Hoyt complained: "Recent Times stories from Iraq have referred, with little or no attribution, and no supporting evidence - to 'militants linked with Al Qaeda,' 'Sunni extremists with links to Al Qaeda' and 'insurgents from Al Qaeda.' The Times has stated flatly, again without attribution or evidence, that Al Qaeda was responsible for the bombing of the Golden Dome mosque in Samarra last year, an event that the president has said started the sectarian civil war between Sunnis and Shiites."


Hoyt cynically emphasized domestic politics as a way of warning journalists to question Bush harder on Al Qaeda "For the president, an emphasis on Al Qaeda has political advantages at a time when powerful former allies, like Senator Richard Lugar of Indiana...are starting to back away from his war policy."

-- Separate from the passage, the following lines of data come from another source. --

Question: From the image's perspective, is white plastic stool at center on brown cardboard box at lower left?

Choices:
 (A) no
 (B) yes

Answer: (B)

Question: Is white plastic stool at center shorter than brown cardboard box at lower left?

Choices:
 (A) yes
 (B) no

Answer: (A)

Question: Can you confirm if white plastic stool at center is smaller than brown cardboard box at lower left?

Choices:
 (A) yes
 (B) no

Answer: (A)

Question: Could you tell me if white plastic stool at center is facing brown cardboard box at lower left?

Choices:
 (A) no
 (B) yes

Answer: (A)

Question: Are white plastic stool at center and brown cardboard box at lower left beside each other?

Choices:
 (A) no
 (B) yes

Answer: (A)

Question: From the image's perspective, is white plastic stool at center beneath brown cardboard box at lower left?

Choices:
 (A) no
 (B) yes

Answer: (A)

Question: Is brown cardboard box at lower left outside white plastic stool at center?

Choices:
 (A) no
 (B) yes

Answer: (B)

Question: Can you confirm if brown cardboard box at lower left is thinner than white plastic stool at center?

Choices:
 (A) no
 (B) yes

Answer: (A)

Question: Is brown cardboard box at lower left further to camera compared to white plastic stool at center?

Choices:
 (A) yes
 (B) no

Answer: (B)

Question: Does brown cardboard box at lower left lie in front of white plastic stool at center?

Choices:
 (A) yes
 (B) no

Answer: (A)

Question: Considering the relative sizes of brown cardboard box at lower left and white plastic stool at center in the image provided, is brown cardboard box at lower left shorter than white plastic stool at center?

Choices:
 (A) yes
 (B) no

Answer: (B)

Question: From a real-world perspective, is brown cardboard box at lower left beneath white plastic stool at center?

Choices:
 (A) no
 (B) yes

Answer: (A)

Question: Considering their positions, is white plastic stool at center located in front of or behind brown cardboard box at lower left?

The Powerline Blog doesn't think Hoyt has done his homework:


"Hoyt's claim that al Qaeda in Iraq is 'an Iraqi group' is sensationally ignorant. It was founded by a Jordanian, Zarqawi, and is now headed by an Egyptian, al-Masri. While some members are presumably Iraqis, it consists mostly of the 'foreign fighters' mentioned by President Bush who sneak across the border from Syria or Jordan. And, in any event, al Qaeda in Iraq has pledged its loyalty to the umbrella organization. Just last week, Zawahiri released a long video tape which I commented on here. The video is one long apologia for Zawahiri's favorite protege, al Qaeda in Iraq. Zawahiri exhorts radical Muslims to go to Iraq to carry out suicide bombings, and many, as the military's numbers indicate, do so. So why, exactly, is 'al Qaeda in Iraq' irrelevant to 'al Qaeda'? Hoyt doesn't try to frame a coherent argument, and anyone who understands anything about radical Islam will find the claim preposterous. That the New York Times has become one of the nation's leading centers of know-nothingism is old news. There was a time, though, when the Public Editor at least worried about the paper's relentlessly left-wing bias. Under Clark Hoyt, that concern evidently has been supplanted by a suspicion that the Times may be too cozy with the Bush administration and the U.S. military."